On Mon, Jan 18, 2016 at 3:51 AM, Florian Weimer fweimer@redhat.com wrote:
On 01/18/2016 11:02 AM, Nikos Mavrogiannopoulos wrote:
As Florian suggested it makes more sense to compartmentalize chrony so that only a small controlled part of it needs to run with seccomp. My recommendation, if you want to use libraries in the filtered code, make their authors aware of that, so that they document any changes in the used system calls, and if possible ask them to document the existing system calls used (e.g., similarly to: http://www.gnutls.org/manual/html_node/Running-in-a-sandbox.html )
Interesting. There is one huge caveat:
| As well as an calls needed for memory allocation to work.
glibc malloc can basically call *anything*. We don't know what the future will bring.

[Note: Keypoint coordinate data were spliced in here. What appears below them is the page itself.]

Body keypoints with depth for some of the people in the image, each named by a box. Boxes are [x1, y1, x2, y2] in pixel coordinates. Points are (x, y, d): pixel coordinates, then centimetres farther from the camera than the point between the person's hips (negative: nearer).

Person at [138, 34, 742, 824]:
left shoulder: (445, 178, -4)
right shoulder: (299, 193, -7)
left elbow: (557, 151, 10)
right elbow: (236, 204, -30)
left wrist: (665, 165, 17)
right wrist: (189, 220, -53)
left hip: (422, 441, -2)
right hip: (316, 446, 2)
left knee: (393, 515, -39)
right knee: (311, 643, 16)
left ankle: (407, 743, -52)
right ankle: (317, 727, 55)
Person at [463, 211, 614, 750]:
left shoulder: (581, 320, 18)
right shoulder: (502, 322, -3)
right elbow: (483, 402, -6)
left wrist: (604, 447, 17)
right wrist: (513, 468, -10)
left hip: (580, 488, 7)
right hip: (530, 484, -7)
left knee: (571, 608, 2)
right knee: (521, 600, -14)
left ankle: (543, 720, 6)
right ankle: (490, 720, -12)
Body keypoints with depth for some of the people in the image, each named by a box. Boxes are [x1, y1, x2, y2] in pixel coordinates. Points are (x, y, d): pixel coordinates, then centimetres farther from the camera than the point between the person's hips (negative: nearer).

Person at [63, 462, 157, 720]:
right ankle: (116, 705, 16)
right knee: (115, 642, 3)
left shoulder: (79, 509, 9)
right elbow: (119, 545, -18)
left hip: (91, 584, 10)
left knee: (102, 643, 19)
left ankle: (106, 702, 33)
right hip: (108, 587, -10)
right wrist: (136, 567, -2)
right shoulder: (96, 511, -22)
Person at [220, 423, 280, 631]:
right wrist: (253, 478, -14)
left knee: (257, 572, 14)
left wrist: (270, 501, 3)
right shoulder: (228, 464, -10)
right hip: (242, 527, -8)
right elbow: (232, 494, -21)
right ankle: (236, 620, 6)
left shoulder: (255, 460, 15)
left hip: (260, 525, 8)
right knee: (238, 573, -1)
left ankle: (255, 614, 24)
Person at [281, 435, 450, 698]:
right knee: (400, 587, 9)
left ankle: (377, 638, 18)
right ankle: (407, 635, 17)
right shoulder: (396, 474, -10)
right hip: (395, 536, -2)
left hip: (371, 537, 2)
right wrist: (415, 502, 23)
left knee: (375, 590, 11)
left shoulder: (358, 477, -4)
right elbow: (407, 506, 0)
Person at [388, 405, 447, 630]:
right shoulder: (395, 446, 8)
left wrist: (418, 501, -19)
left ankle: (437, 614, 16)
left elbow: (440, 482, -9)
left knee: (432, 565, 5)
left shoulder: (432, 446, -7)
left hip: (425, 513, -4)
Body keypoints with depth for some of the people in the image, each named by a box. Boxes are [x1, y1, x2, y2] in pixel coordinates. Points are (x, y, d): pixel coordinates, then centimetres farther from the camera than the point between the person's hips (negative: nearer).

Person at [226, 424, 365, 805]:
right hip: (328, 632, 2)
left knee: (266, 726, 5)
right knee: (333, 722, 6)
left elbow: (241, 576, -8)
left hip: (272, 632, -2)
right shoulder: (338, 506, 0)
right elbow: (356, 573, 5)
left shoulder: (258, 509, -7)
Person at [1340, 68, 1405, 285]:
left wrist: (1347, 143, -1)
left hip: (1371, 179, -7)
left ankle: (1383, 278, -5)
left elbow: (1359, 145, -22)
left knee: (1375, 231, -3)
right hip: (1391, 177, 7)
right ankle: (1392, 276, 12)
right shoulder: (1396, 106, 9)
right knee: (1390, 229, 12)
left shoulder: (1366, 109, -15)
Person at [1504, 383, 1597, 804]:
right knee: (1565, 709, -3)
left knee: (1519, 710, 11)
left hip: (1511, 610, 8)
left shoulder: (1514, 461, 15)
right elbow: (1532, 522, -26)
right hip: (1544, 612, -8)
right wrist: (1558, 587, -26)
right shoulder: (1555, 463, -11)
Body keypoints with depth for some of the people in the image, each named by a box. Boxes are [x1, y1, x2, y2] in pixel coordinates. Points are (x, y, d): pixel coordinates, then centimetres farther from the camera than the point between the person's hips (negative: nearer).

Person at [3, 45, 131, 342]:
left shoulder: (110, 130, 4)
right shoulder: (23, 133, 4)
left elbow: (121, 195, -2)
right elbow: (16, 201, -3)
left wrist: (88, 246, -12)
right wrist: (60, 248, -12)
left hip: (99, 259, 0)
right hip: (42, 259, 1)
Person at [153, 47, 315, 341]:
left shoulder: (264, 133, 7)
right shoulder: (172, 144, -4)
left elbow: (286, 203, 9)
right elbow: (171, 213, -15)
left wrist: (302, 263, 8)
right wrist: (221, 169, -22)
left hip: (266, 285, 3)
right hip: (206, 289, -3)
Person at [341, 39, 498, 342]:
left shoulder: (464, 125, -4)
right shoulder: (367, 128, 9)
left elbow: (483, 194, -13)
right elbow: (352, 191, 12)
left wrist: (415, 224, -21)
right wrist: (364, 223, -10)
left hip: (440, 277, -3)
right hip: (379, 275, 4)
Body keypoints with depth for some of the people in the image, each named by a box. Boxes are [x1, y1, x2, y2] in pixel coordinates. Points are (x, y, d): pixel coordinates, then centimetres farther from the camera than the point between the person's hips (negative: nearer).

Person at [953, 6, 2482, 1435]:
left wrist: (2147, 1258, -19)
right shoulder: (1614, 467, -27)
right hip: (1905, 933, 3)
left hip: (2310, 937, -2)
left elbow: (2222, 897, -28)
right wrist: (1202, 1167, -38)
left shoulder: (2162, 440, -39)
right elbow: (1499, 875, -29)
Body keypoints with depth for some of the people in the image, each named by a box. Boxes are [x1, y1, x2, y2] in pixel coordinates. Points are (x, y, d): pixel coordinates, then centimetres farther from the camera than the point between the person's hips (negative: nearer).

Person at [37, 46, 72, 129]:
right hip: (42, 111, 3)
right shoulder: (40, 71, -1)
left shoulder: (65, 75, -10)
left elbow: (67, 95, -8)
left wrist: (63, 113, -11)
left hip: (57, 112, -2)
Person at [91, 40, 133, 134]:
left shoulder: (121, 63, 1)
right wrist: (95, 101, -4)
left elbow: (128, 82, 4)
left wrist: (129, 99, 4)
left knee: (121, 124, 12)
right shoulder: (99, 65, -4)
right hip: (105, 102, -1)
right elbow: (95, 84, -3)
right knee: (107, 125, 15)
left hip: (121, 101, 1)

Currently, we use (off the top of my head, I haven't checked):
- sbrk
- mmap
- mprotect
- munmap
- mremap
- madvise
- futex
- open
- read
- close
(In some cases, there is some sort of fallback, or errors are ignored and the optimization does not happen.)
Future versions might reasonably use:
- sched_getcpu
- clone
- clock_gettime
- more open/read/close
- readlink
- whatever system calls are used for memory protection keys
- whatever system calls are used for restartable sequences
I appreciate what you are trying to do, but those seccomp filters totally break encapsulation. I have no idea how to support this properly, in a sustainable way. It appears very difficult to do this for independently evolving libraries.
The sandstorm approach is striaghtforward: the disallowed things return -ENOSYS. glibc can handle that quite nicely, as long as you let existing stuff through.